AI Enters Chess Battle, Cheats, Still Loses Badly

A Reddit user recently pit the chess engine Stockfish, which has won the Top Chess Engine Championship eight times, against the notorious AI-powered conversation bot ChatGPT in a dismal chess match. While Stockfish, as it has been created to do, was able to hold its own, ChatGPT sadly succumbed to chess’ high-stakes environment and went on a cheating spree before losing.

Or, more accurately, as original Reddit poster u/megamaz_ explains in a thread, ChatGPT got swept up by its naivete.

“It simply doesn’t have enough context on the game of chess to be able to know the state of the board and understand the moves it’s making,” megamaz_ said. “In other words, it doesn’t know how to play.”

This is excusable since ChatGPT, a language model trained and distributed by OpenAI, wasn’t born to play chess. It was, more broadly, built to answer requests and respond to questions.

Though it’s become a popular example of how artificial intelligence might soon be used to open up our skulls and eat our brains, ChatGPT is even more ridiculously fallible than a human in some contexts. Even OpenAI admits on its website that ChatGPT “sometimes writes plausible-sounding but incorrect or nonsensical answers,” offers “often excessively verbose and overuses certain phrases, such as restating that it’s a language model trained by OpenAI,” and “will sometimes respond to harmful instructions or exhibit biased behaviour.” It never claimed to be perfect. It doesn’t know everything. So when megamaz_ invited it to a game of chess, it had to get creative.

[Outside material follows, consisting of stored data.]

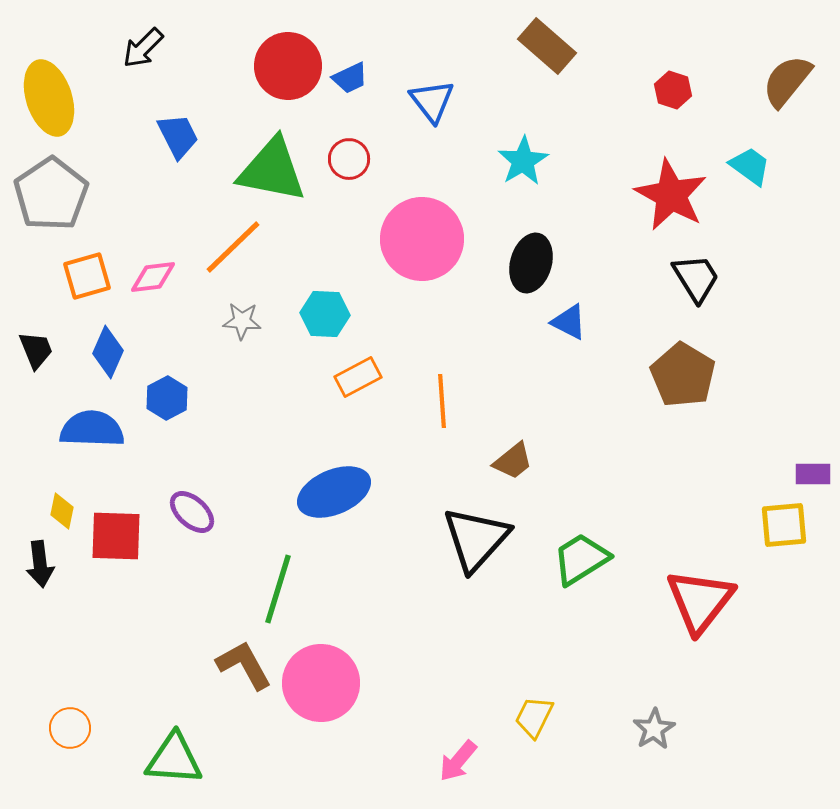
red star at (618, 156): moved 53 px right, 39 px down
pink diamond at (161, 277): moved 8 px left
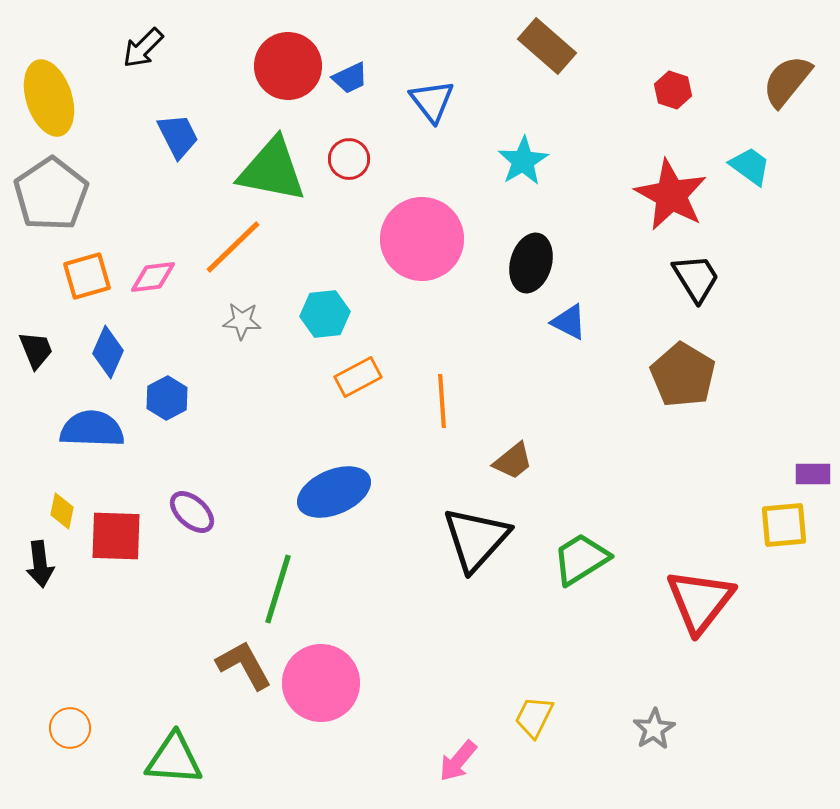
cyan hexagon at (325, 314): rotated 9 degrees counterclockwise
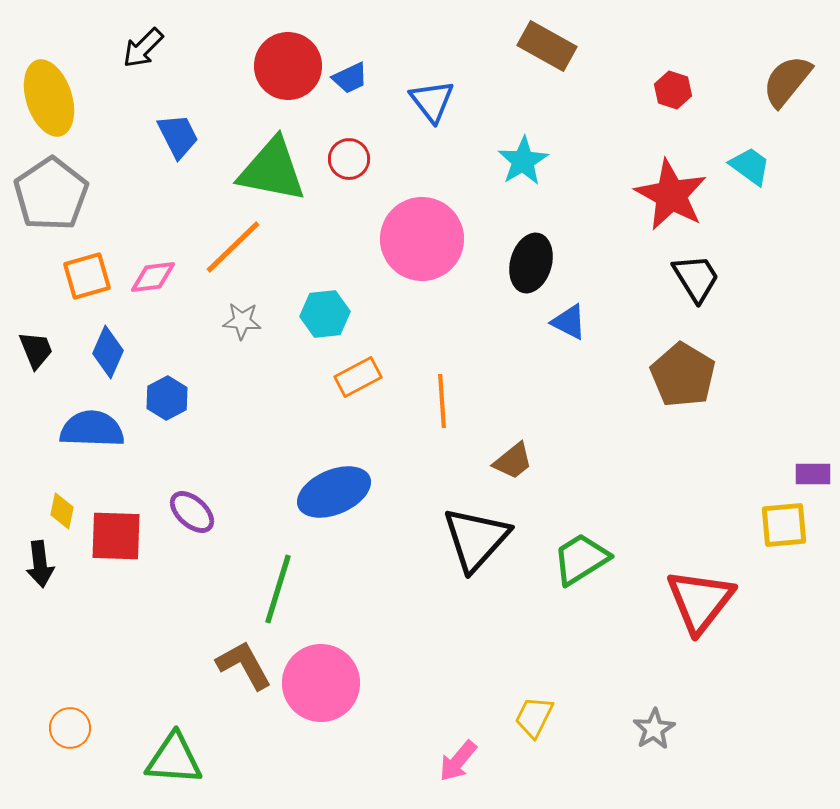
brown rectangle at (547, 46): rotated 12 degrees counterclockwise
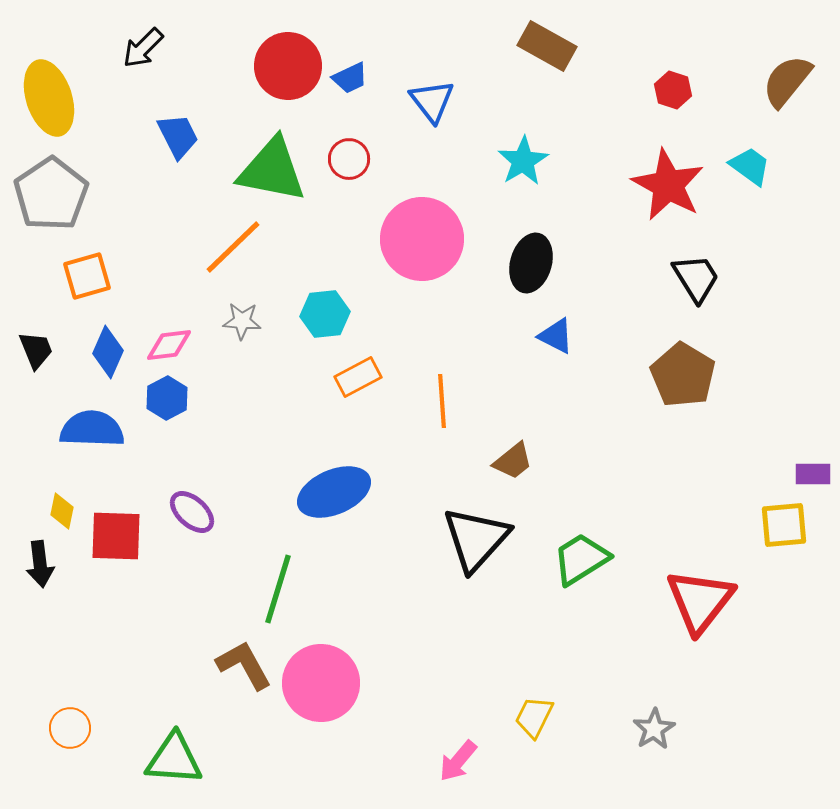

“If you see pieces appear out of nowhere, that’s because that’s literally what ChatGPT said it would play,” megamaz_ said.

“Are you sure you wanna do that?,” megamaz_ asked ChatGPT at one point during their game. “Rg8 captures your own king.”

“Oops, it looks like I made a mistake,” ChatGPT replied humbly. “My apologies!” Well, at least it’s not a sore loser.